ASSIGNMENT:
Where does the string "occupancy" appear in the material? Copy each line that holds it.

■ ■ ■ ■ ■ ■ ■

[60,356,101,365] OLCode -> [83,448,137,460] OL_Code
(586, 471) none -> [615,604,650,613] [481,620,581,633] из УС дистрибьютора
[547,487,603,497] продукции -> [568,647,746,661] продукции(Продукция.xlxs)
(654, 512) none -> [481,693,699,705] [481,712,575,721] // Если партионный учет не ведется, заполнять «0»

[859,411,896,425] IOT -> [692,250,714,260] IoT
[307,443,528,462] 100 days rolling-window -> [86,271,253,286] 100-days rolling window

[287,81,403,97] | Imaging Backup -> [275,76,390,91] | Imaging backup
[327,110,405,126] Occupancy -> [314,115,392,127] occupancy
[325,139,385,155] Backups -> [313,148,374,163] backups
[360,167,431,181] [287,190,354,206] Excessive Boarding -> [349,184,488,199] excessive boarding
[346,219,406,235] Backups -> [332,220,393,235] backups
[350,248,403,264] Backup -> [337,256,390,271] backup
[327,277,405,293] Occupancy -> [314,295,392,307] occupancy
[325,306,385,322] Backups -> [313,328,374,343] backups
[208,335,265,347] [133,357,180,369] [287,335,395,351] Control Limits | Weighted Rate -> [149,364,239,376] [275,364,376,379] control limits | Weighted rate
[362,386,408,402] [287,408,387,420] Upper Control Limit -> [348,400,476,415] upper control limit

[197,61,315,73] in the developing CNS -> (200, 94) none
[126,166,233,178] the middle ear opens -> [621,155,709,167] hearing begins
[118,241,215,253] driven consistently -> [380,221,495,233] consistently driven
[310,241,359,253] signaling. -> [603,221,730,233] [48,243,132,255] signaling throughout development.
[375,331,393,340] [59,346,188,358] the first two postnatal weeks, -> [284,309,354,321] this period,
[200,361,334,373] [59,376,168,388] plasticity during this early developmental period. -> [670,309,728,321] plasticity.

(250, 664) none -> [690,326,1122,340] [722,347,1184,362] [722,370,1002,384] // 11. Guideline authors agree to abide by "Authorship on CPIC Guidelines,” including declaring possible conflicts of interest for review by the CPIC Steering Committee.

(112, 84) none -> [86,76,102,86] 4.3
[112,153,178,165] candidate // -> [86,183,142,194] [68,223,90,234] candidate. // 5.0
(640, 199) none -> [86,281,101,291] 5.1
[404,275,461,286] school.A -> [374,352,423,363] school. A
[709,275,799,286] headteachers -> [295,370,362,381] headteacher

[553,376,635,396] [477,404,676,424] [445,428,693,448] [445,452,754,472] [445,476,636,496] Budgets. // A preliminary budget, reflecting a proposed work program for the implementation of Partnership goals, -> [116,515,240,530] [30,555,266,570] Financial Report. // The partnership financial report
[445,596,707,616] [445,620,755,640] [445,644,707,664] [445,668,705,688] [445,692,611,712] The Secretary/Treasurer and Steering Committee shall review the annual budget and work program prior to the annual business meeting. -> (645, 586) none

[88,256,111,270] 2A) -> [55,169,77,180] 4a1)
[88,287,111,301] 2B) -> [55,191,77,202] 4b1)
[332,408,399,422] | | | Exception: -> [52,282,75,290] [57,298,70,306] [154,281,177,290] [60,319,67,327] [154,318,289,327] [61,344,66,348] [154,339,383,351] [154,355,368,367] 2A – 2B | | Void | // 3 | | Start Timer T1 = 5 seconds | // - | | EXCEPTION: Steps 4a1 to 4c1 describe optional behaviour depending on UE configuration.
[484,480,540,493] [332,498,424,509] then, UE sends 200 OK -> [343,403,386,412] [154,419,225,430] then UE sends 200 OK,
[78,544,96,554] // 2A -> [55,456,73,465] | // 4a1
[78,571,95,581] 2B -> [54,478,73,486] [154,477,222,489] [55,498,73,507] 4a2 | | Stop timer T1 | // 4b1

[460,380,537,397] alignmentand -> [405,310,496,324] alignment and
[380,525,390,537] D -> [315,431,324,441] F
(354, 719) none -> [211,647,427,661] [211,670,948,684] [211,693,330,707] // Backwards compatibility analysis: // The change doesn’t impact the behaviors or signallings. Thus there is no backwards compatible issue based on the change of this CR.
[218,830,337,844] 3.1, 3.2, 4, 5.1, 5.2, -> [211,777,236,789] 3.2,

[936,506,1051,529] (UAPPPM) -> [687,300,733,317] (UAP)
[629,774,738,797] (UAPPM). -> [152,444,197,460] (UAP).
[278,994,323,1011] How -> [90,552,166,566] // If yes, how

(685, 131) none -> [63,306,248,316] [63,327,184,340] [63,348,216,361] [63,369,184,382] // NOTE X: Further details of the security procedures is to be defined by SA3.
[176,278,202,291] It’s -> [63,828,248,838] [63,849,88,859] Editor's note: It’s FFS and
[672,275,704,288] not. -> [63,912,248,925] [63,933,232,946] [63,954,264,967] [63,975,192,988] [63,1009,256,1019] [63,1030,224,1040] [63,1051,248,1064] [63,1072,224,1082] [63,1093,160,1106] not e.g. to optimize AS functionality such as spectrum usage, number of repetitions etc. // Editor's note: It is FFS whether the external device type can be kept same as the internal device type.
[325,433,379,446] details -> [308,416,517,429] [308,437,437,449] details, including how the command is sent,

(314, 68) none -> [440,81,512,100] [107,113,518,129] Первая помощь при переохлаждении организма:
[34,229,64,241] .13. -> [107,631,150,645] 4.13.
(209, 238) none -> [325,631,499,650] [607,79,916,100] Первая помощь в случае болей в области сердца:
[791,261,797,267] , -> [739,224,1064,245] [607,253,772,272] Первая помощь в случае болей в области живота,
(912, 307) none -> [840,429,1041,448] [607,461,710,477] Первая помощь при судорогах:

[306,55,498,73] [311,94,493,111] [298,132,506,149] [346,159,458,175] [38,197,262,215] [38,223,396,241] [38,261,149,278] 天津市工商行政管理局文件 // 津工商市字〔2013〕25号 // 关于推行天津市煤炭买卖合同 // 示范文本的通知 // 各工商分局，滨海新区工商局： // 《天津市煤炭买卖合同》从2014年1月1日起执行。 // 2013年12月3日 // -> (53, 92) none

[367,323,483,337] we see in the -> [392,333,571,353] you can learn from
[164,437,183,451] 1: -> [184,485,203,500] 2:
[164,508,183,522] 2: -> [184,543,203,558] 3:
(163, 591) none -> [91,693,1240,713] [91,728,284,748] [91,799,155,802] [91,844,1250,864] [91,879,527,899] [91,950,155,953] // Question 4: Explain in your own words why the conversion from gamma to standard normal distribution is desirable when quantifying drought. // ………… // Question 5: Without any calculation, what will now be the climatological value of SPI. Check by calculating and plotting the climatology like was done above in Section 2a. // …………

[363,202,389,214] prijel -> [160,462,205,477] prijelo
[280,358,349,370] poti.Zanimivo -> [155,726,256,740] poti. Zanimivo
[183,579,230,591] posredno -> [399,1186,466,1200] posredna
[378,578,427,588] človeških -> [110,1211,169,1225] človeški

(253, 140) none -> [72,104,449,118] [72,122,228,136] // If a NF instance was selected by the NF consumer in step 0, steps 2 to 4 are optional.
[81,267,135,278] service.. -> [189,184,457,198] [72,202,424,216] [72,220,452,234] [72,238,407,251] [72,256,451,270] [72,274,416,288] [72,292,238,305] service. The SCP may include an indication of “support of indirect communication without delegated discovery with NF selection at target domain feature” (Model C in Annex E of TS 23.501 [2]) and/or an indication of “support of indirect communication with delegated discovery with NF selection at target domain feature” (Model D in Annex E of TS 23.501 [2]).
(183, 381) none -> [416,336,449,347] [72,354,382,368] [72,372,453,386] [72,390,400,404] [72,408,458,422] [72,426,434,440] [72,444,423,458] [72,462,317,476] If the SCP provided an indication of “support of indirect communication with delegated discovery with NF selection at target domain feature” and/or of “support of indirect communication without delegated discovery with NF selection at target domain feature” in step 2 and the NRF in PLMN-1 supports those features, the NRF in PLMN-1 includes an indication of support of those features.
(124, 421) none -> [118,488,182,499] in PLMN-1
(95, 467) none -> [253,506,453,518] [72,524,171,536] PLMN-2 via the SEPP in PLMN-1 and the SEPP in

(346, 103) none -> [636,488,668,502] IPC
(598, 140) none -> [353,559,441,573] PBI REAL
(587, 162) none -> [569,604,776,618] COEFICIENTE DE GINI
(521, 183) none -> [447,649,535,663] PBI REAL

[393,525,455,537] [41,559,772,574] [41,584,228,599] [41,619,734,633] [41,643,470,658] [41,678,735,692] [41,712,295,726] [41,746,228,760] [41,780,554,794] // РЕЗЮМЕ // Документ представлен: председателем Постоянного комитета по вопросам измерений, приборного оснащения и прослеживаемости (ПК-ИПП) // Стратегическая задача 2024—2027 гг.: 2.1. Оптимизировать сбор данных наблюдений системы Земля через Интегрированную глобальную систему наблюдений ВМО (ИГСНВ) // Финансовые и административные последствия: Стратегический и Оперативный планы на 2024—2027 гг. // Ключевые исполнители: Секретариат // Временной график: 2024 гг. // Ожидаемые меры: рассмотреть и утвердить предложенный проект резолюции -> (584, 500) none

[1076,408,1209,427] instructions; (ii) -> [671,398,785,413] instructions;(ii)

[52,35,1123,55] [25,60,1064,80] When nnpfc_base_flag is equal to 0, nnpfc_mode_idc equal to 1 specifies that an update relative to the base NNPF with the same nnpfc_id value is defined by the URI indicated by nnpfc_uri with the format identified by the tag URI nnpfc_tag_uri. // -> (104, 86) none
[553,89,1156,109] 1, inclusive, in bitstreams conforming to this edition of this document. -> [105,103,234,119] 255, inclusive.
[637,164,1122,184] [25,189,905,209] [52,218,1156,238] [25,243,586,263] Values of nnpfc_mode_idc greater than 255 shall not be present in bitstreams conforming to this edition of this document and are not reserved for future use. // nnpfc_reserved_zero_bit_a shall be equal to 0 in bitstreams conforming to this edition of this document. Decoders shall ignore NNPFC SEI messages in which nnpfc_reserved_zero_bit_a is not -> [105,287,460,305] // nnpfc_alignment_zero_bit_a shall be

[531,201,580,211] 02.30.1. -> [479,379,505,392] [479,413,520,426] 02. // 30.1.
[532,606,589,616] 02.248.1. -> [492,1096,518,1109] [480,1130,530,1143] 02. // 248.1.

■ ■ ■ ■ ■ ■ ■

SOLUTION FOR THIS EXERCISE:
[327,110,405,126] Occupancy -> [314,115,392,127] occupancy
[327,277,405,293] Occupancy -> [314,295,392,307] occupancy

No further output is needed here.